▸ HOW TO COMPLETE THIS TASK
Which lines below include "none"? Copy them all.

━━ EXTRACTED RECORDS ━━

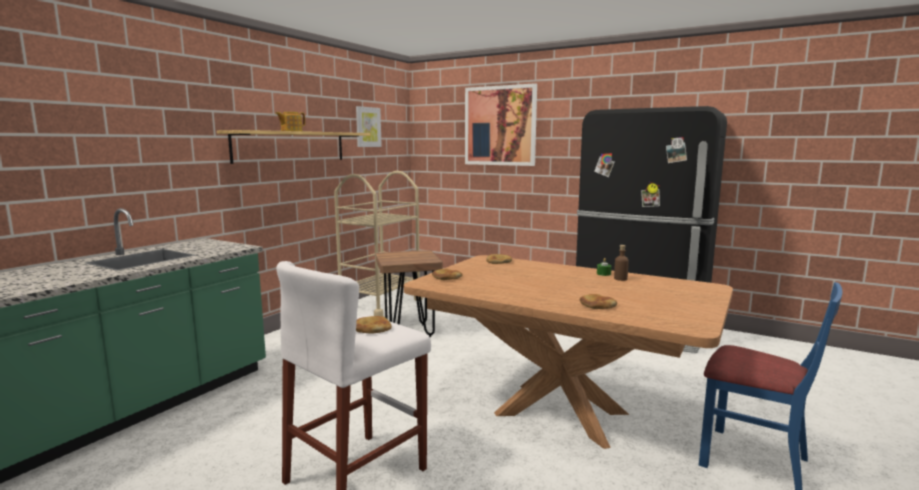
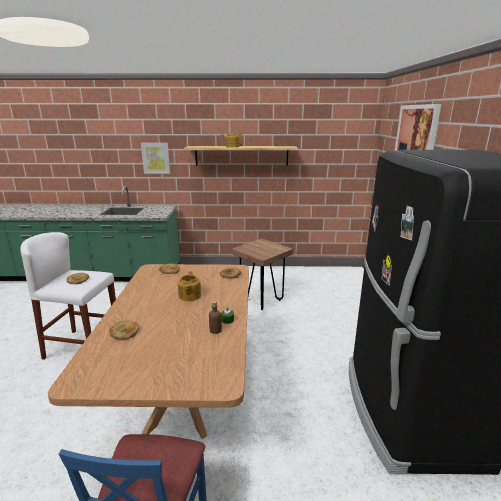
camera: 60 degrees right, 10 degrees up
(368, 127) = (320, 140): picture -> picture (156, 158)
(380, 304) = (296, 275): beige cart -> none
(534, 278) = (189, 296): none -> teapot

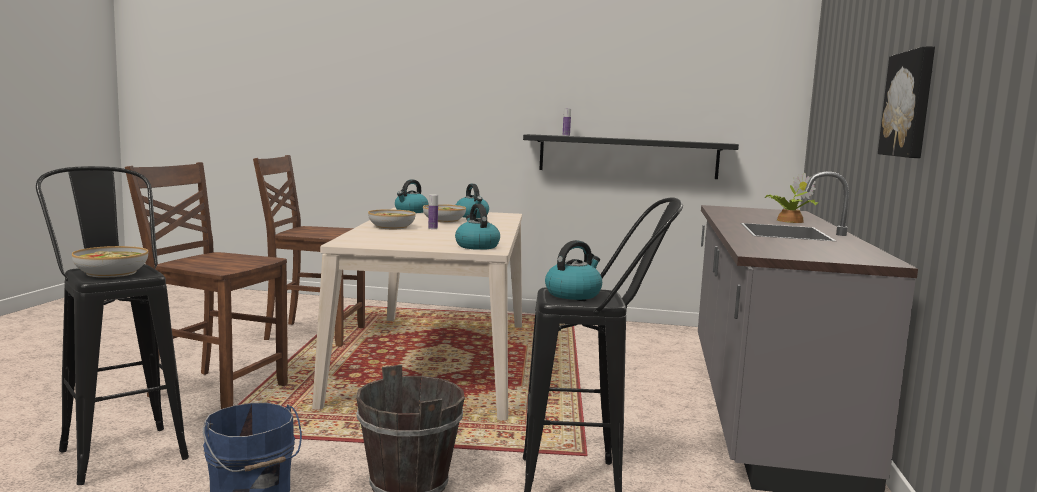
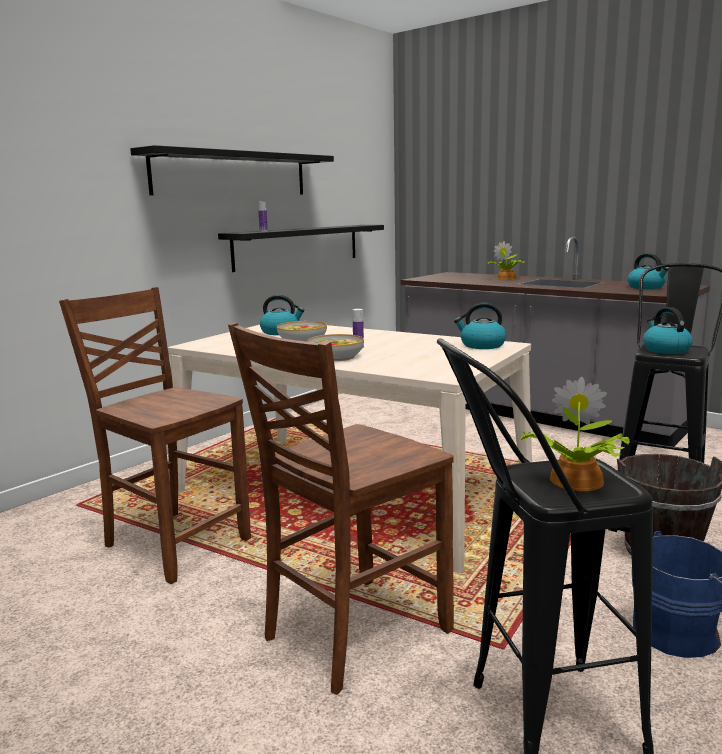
camera: 60 degrees left, 5 degrees up
(111, 272) = (574, 481): bowl -> potted plant
(313, 334) = (174, 543): brown chair -> brown chair turned 90 degrees clockwise
(411, 211) = (215, 344): kettle -> kettle (646, 287)
(552, 84) = (232, 174): none -> black shelf
(910, 104) = (642, 187): picture -> none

━━━

▸ FINISHED EXERCISE
(380, 304) = (296, 275): beige cart -> none
(534, 278) = (189, 296): none -> teapot
(552, 84) = (232, 174): none -> black shelf
(910, 104) = (642, 187): picture -> none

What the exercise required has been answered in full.